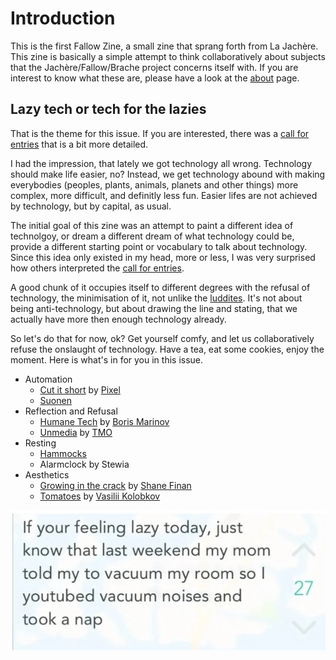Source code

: # Introduction
This is the first Fallow Zine, a small zine that sprang forth from La Jachère. This zine is basically a simple attempt to think collaboratively about subjects that the Jachère/Fallow/Brache project concerns itself with. If you are interest to know what these are, please have a look at the [about](about.md) page. 

## Lazy tech or tech for the lazies
That is the theme for this issue. If you are interested, there was a [call for entries](notes/call-fallow-zine-1.md) that is a bit more detailed.

I had the impression, that lately we got technology all wrong. Technology should make life easier, no? Instead, we get technology abound with making everybodies (peoples, plants, animals, planets and other things) more complex, more difficult, and definitly less fun. Easier lifes are not achieved by technology, but by capital, as usual.

The initial goal of this zine was an attempt to paint a different idea of technolgoy, or dream a different dream of what technology could be, provide a different starting point or vocabulary to talk about technology. Since this idea only existed in my head, more or less, I was very surprised how others interpreted the [call for entries](notes/call-fallow-zine-1.md).

A good chunk of it occupies itself to different degrees with the refusal of technology, the minimisation of it, not unlike the [luddites](https://en.wikipedia.org/wiki/Luddite). It's not about being anti-technology, but about drawing the line and stating, that we actually have more then enough technology already.

So let's do that for now, ok? Get yourself comfy, and let us collaboratively refuse the onslaught of technology. Have a tea, eat some cookies, enjoy the moment. Here is what's in for you in this issue.

- Automation
	- [Cut it short](fp1/cut_it_short.md) by [Pixel](https://www.pixouls.xyz)
	- [Suonen](fp1/suonen.md)
- Reflection and Refusal
	- [Humane Tech](fp1/humane_technology.md) by [Boris Marinov](https://boris-marinov.github.io/)
	- [Unmedia](fp1/unmedia.md) by [TMO](https://write.as/tmo/)
- Resting
	- [Hammocks](fp1/hammocks.md)
	- Alarmclock by Stewia
- Aesthetics
	- [Growing in the crack](fp1/growing_in_the_cracks.md) by [Shane Finan](https://shanefinan.org/)
	- [Tomatoes](fp1/tomatoes.md) by [Vasilii Kolobkov](https://orangeshoelaces.net/)

![If your feeling lazy today, just know that last weekend my mom told my to vacuum my room so I youtubed vacuum noises and took a nap](/files/fp1/lazy_1.png)
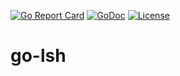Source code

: [![Go Report Card](https://goreportcard.com/badge/github.com/aouyang1/go-lsh)](https://goreportcard.com/report/github.com/aouyang1/go-lsh)
[![GoDoc](https://godoc.org/github.com/aouyang1/go-lsh?status.svg)](https://godoc.org/github.com/aouyang1/go-lsh)
[![License](https://img.shields.io/badge/License-MIT-blue.svg)](https://opensource.org/licenses/MIT)

# go-lsh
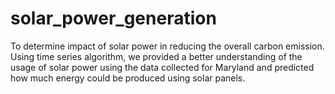 # solar_power_generation
To determine impact of solar power in reducing the overall carbon emission. Using time series algorithm, we provided a better understanding of the usage of solar power using the data collected for Maryland and predicted how much energy could be produced using solar panels. 
 
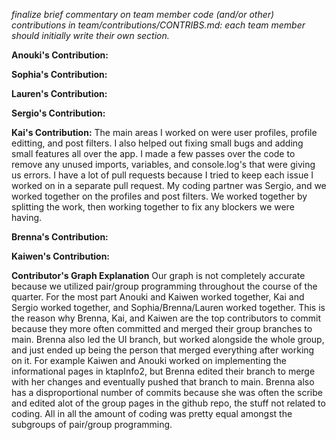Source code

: *finalize brief commentary on team member code (and/or other) contributions in team/contributions/CONTRIBS.md: each team member should initially write their own section.*


**Anouki's Contribution:**

**Sophia's Contribution:**

**Lauren's Contribution:**

**Sergio's Contribution:**

**Kai's Contribution:**
The main areas I worked on were user profiles, profile editting, and post filters. I also helped out fixing small bugs and adding small features all over the app. I made a few passes over the code to remove any unused imports, variables, and console.log's that were giving us errors. I have a lot of pull requests because I tried to keep each issue I worked on in a separate pull request. My coding partner was Sergio, and we worked together on the profiles and post filters. We worked together by splitting the work, then working together to fix any blockers we were having.

**Brenna's Contribution:**

**Kaiwen's Contribution:**


**Contributor's Graph Explanation**
Our graph is not completely accurate because we utilized pair/group programming throughout the course of the quarter. For the most part Anouki and Kaiwen worked together, Kai and Sergio worked together, and Sophia/Brenna/Lauren worked together. This is the reason why Brenna, Kai, and Kaiwen are the top contributors to commit because they more often committed and merged their group branches to main. Brenna also led the UI branch, but worked alongside the whole group, and just ended up being the person that merged everything after working on it. For example Kaiwen and Anouki worked on implementing the informational pages in ktapInfo2, but Brenna edited their branch to merge with her changes and eventually pushed that branch to main. Brenna also has a disproportional number of commits because she was often the scribe and edited alot of the group pages in the github repo, the stuff not related to coding. All in all the amount of coding was pretty equal amongst the subgroups of pair/group programming.
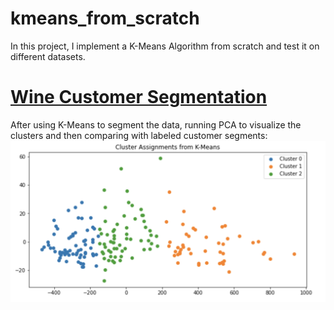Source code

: # kmeans_from_scratch

In this project, I implement a K-Means Algorithm from scratch and test it on different datasets.

# [Wine Customer Segmentation](https://github.com/kaykaym01/kmeans_from_scratch/blob/main/Wine%20Customer%20Segementation.ipynb)
After using K-Means to segment the data, running PCA to visualize the clusters and then comparing with labeled customer segments:
![K Means Cluster Results](KMeans_SS.png "Wine Customer Segmentation Using K-Means From Scratch")

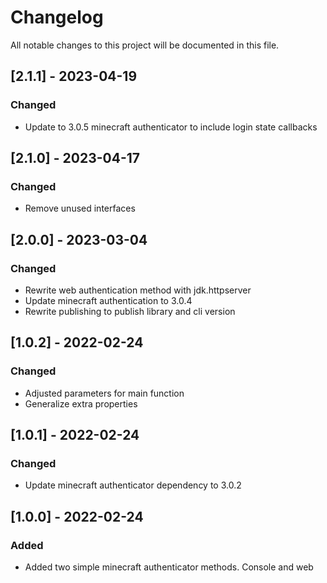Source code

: # Changelog
All notable changes to this project will be documented in this file.

## [2.1.1] - 2023-04-19
### Changed
 - Update to 3.0.5 minecraft authenticator to include login state callbacks

## [2.1.0] - 2023-04-17
### Changed
 - Remove unused interfaces

## [2.0.0] - 2023-03-04
### Changed
 - Rewrite web authentication method with jdk.httpserver
 - Update minecraft authentication to 3.0.4
 - Rewrite publishing to publish library and cli version

## [1.0.2] - 2022-02-24
### Changed
 - Adjusted parameters for main function
 - Generalize extra properties

## [1.0.1] - 2022-02-24
### Changed
 - Update minecraft authenticator dependency to 3.0.2

## [1.0.0] - 2022-02-24
### Added
 - Added two simple minecraft authenticator methods. Console and web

-----

**EXERCISE DETAILS:** Take the lines from the start of the material to the line with "- [Cut it short](fp1/cut_it_short.md)", both included, and transcribe them exactly without the pictures.

**RESULT FOR THIS TASK:**
Source code

: # Introduction
This is the first Fallow Zine, a small zine that sprang forth from La Jachère. This zine is basically a simple attempt to think collaboratively about subjects that the Jachère/Fallow/Brache project concerns itself with. If you are interest to know what these are, please have a look at the [about](about.md) page. 

## Lazy tech or tech for the lazies
That is the theme for this issue. If you are interested, there was a [call for entries](notes/call-fallow-zine-1.md) that is a bit more detailed.

I had the impression, that lately we got technology all wrong. Technology should make life easier, no? Instead, we get technology abound with making everybodies (peoples, plants, animals, planets and other things) more complex, more difficult, and definitly less fun. Easier lifes are not achieved by technology, but by capital, as usual.

The initial goal of this zine was an attempt to paint a different idea of technolgoy, or dream a different dream of what technology could be, provide a different starting point or vocabulary to talk about technology. Since this idea only existed in my head, more or less, I was very surprised how others interpreted the [call for entries](notes/call-fallow-zine-1.md).

A good chunk of it occupies itself to different degrees with the refusal of technology, the minimisation of it, not unlike the [luddites](https://en.wikipedia.org/wiki/Luddite). It's not about being anti-technology, but about drawing the line and stating, that we actually have more then enough technology already.

So let's do that for now, ok? Get yourself comfy, and let us collaboratively refuse the onslaught of technology. Have a tea, eat some cookies, enjoy the moment. Here is what's in for you in this issue.

- Automation
	- [Cut it short](fp1/cut_it_short.md) by [Pixel](https://www.pixouls.xyz)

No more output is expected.